NASA Marshall Team Delivers Tiny, Powerful ‘Lunar Flashlight’ Propulsion System

From NASA.gov

Daniel Cavender, lunar flashlight manager at NASA’s Marshall Space Flight Center in Huntsville, Alabama, shows off the CubeSat to investigate the dark surface of the Moon’s south pole. Marshall led the team responsible for developing the Lunar Flashlight propulsion system.
Credits: NASA

Engineers at NASA’s Marshall Space Flight Center in Huntsville, Alabama have built some of the biggest rocket engines ever to light up the icy expanses of space. Now, Marshall and his business partners have delivered one of the smallest propulsion systems in its history, designed to help propel an upcoming NASA mission to shed new light on the Moon’s south pole – in search of a much more useful type of ice cream.

Lunar Flashlight, no bigger than a briefcase, is an innovative, low-cost CubeSat developed and maintained by NASA’s Jet Propulsion Laboratory in Southern California. As the spacecraft orbits the Moon, its near-infrared lasers will illuminate the permanently shadowed surface of the lunar pole, while its onboard reflectometer will measure surface reflection and composition to identify large deposits of ice.

Scheduled to launch later in 2022 via a SpaceX Falcon 9 rocket, Lunar Flashlight will search for water ice on the lunar surface, which could be collected and purified for drinking water or converted into breathable oxygen or even fuel for life. rocket.

NASA is looking for lunar ice deposits to answer long-standing questions about the composition, quantity, and distribution of frozen water on the Moon. The mission will help determine where it exists on the surface – and if there is enough to support future lunar colonies and to power advanced lunar habitats and laboratories.

The Lunar Flashlight propulsion system was accelerated for design, manufacturing and testing in July 2019. “We had to reduce the propulsion technology to something that could fit in a backpack, but with the same challenges as larger propulsion systems,” said Daniel Cavender, project manager at Marshall. “This has been facilitated by our strategic investments in small satellite propulsion technologies over the past few years.”
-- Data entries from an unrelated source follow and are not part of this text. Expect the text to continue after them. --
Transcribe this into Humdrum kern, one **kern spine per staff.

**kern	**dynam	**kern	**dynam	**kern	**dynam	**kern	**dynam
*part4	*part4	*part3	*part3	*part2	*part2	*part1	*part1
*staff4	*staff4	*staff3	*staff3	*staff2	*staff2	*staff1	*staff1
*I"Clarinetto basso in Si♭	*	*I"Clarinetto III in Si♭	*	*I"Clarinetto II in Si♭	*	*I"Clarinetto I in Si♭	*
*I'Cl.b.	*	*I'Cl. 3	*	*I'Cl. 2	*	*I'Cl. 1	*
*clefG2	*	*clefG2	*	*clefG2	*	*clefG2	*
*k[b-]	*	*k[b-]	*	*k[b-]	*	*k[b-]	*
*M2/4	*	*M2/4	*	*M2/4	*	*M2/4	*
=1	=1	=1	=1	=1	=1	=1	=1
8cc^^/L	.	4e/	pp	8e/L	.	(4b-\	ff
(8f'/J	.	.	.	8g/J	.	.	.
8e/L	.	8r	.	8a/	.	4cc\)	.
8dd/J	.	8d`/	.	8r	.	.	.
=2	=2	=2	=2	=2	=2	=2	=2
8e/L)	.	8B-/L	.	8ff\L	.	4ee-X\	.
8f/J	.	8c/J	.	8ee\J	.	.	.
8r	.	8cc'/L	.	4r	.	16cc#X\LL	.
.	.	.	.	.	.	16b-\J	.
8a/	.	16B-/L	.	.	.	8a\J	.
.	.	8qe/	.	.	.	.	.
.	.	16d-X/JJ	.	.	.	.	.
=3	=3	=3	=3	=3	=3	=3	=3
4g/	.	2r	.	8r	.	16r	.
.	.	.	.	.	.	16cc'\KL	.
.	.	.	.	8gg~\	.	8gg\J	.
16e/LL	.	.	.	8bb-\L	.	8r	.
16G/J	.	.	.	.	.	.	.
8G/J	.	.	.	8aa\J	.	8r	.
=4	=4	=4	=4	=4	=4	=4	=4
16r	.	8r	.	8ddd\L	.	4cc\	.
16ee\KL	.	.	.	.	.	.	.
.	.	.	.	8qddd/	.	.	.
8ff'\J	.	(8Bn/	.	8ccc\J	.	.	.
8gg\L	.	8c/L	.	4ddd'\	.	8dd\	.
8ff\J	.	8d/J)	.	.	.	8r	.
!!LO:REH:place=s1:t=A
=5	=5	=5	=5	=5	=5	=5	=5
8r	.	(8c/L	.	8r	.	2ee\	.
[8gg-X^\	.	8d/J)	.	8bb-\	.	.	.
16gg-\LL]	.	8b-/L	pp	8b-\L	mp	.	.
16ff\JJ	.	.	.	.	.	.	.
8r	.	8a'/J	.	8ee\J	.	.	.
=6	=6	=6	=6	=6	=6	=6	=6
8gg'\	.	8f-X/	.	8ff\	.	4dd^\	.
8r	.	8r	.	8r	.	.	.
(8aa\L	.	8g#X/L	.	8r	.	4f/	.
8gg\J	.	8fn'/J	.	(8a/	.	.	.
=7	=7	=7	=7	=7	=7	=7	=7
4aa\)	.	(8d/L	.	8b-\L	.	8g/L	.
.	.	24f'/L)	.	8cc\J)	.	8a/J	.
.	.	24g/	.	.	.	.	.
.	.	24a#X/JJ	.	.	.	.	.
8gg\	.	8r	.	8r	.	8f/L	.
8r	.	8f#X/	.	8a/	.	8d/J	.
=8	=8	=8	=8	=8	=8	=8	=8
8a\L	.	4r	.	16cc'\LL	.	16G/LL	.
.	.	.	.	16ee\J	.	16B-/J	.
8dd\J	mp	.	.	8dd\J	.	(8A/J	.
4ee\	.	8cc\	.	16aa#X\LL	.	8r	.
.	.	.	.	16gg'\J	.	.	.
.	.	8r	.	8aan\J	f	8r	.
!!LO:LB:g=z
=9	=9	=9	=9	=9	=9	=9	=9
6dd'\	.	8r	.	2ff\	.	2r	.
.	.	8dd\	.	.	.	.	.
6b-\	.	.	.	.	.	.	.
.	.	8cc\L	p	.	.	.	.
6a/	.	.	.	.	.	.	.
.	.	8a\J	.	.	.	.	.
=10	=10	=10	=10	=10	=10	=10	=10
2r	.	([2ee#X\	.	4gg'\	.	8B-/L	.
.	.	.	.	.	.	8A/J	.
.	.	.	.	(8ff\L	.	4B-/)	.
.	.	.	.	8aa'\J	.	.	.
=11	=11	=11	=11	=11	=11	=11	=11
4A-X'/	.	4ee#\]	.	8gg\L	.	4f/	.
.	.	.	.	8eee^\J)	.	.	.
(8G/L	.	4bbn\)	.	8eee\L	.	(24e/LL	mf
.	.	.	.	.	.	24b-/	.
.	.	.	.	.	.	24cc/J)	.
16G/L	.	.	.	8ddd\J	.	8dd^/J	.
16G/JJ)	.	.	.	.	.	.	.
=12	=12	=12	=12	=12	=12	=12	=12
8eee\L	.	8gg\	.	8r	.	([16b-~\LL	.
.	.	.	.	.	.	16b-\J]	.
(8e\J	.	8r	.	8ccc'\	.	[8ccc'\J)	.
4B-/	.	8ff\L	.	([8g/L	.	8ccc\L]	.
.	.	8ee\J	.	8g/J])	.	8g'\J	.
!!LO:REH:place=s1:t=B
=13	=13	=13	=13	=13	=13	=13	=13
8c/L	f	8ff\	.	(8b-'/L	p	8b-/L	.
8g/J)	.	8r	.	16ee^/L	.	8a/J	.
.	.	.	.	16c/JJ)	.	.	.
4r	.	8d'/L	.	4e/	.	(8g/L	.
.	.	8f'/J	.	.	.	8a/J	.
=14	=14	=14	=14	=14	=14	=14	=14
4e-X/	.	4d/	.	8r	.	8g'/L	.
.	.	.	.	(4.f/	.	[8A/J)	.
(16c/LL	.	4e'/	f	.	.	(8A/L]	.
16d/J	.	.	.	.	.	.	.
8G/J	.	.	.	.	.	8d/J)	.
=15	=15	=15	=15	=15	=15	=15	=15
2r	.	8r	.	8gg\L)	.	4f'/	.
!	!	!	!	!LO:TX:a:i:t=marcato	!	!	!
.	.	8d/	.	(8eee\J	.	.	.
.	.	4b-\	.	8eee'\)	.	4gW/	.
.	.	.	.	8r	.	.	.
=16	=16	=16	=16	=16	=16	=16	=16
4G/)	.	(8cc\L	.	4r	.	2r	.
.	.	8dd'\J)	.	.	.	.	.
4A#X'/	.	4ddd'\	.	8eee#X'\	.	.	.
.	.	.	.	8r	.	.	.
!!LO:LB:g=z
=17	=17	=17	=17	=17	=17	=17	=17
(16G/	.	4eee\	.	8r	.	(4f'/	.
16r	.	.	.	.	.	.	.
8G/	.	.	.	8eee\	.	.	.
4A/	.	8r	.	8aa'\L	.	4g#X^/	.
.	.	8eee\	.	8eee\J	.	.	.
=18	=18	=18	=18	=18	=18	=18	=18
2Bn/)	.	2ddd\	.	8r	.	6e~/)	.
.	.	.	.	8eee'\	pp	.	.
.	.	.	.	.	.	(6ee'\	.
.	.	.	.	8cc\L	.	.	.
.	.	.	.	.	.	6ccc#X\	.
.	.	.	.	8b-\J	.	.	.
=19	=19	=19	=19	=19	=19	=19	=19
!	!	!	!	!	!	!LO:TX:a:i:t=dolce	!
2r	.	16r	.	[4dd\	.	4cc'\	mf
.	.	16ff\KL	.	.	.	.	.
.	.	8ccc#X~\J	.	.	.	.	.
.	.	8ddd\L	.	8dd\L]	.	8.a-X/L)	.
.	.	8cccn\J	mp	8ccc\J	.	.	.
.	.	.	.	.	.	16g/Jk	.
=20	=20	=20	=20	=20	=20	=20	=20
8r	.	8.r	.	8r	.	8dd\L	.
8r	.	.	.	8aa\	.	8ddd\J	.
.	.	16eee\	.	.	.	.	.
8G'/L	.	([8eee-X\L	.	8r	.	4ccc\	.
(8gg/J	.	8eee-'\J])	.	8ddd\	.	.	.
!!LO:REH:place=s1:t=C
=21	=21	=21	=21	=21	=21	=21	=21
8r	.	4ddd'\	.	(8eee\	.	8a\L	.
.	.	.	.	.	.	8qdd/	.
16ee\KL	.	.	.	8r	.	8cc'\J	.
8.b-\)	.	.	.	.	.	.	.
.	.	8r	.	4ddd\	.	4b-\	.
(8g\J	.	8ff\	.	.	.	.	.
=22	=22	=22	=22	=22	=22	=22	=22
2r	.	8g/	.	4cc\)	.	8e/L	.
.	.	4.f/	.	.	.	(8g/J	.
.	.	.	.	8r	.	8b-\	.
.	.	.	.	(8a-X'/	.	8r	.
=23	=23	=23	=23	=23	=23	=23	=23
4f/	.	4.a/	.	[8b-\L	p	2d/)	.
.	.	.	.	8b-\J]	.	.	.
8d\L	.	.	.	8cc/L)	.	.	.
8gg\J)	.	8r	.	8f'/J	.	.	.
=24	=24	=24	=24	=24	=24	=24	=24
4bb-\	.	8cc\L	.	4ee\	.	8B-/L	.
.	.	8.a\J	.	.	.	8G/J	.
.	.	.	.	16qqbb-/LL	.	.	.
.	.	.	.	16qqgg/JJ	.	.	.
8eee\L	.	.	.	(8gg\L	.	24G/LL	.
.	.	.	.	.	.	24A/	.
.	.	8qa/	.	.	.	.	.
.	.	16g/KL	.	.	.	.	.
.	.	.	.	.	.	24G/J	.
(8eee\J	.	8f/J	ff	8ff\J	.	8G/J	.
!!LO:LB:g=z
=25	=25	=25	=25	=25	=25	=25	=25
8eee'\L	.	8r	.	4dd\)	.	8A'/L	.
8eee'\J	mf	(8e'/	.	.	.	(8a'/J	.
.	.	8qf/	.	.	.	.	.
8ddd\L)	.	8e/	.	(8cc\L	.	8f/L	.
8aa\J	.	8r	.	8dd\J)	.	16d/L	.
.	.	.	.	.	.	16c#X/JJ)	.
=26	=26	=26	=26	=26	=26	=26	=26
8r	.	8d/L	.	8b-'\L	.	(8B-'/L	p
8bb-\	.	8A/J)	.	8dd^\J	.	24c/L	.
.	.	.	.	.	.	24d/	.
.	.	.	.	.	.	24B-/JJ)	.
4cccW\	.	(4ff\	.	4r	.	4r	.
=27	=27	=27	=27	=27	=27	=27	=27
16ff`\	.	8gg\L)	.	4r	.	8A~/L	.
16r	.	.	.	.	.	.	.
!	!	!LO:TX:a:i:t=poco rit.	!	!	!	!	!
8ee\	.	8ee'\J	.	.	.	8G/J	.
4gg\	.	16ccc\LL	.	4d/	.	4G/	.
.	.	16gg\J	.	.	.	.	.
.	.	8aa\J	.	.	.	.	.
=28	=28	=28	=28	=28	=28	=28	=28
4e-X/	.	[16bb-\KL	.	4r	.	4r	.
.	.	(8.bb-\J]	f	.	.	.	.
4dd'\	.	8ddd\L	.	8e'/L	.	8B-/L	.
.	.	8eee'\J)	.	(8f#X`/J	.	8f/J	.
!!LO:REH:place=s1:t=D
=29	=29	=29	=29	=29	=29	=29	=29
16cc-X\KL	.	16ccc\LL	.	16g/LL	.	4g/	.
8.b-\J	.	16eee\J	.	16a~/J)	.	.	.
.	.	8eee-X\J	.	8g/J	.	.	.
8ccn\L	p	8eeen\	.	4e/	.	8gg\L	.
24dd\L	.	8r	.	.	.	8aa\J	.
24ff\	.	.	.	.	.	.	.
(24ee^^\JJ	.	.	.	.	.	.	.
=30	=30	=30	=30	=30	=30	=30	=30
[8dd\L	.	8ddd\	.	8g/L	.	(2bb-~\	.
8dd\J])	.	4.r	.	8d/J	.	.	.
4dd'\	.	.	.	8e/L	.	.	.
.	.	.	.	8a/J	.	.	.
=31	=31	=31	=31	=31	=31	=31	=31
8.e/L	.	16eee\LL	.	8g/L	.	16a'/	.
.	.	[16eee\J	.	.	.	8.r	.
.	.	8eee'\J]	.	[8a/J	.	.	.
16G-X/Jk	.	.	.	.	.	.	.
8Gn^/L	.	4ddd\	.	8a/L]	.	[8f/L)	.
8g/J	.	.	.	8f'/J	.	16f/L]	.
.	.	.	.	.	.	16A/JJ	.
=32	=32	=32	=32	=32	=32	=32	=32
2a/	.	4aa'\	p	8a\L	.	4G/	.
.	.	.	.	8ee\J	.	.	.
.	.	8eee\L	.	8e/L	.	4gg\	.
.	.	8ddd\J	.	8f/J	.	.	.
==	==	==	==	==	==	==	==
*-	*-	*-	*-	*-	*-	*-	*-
The work has also benefited from new partnerships with industry and academia. Marshall led the design of the compact propulsion system and oversaw hardware development at its in-house facilities and at Plasma Processes LLC of Huntsville and Flight Works of Irvine, California. Researchers from the Space Systems Design Laboratory at the Georgia Institute of Technology in Atlanta built the fuel tank and electrical controller and led system integration and testing.

The tiny craft is powered by a chemical monopropellant — a fuel capable of burning on its own without a separate oxidizer — known as Advanced Spacecraft Energetic Non-Toxic, or ASCENT. Developed by the Air Force Research Laboratory and first tested on NASA’s Green Propellant Infusion mission, which ended in 2020, ASCENT is a low-toxic “green” alternative to conventional hydrazine monpropellant .

“CubeSats like this are ideal tools for demonstrating new technologies while enabling compelling science and exploration,” Cavender said. “They have a relatively short design life cycle and modest cost, but the scientific return can be enormous.”

Beyond the obvious value of finding drinking water for astronauts, the ability to convert lunar water ice into hydrogen and oxygen – the basic requirements for making rocket fuel – could help establish a permanent fuel depot on the Moon, enabling lunar launches of future deep space missions to Mars and other destinations.

“The mission will demonstrate our ability to use powerful and compact propulsion CubeSats for a variety of science missions to the Moon and across the Solar System,” Cavender said. “It’s a game-changing capability for planetary exploration and science.”

Marshall delivered the propulsion system to the Jet Propulsion Laboratory in May 2021 for spacecraft integration. Lunar Flashlight will return to Marshall to refuel before being transported to NASA’s Kennedy Space Center in Florida to be launched as a secondary payload on the same rocket as Intuitive Machines’ first mission as part of the NASA’s Commercial Lunar Payload Services initiative. Once launched, Lunar Flashlight will take about six months to reach the Moon, where it will achieve polar orbit and begin its two-month primary mission.

Selected by NASA’s Artemis Campaign Development Division in 2014, the Lunar Flashlight CubeSat mission is funded by NASA’s Small Spacecraft Technology program, part of the agency’s Space Technology Missions Directorate, through a NASA Small Business Innovation Research Grant. Dr. Barbara Cohen, a researcher at NASA’s Goddard Space Flight Center in Greenbelt, Maryland, is its measurement manager.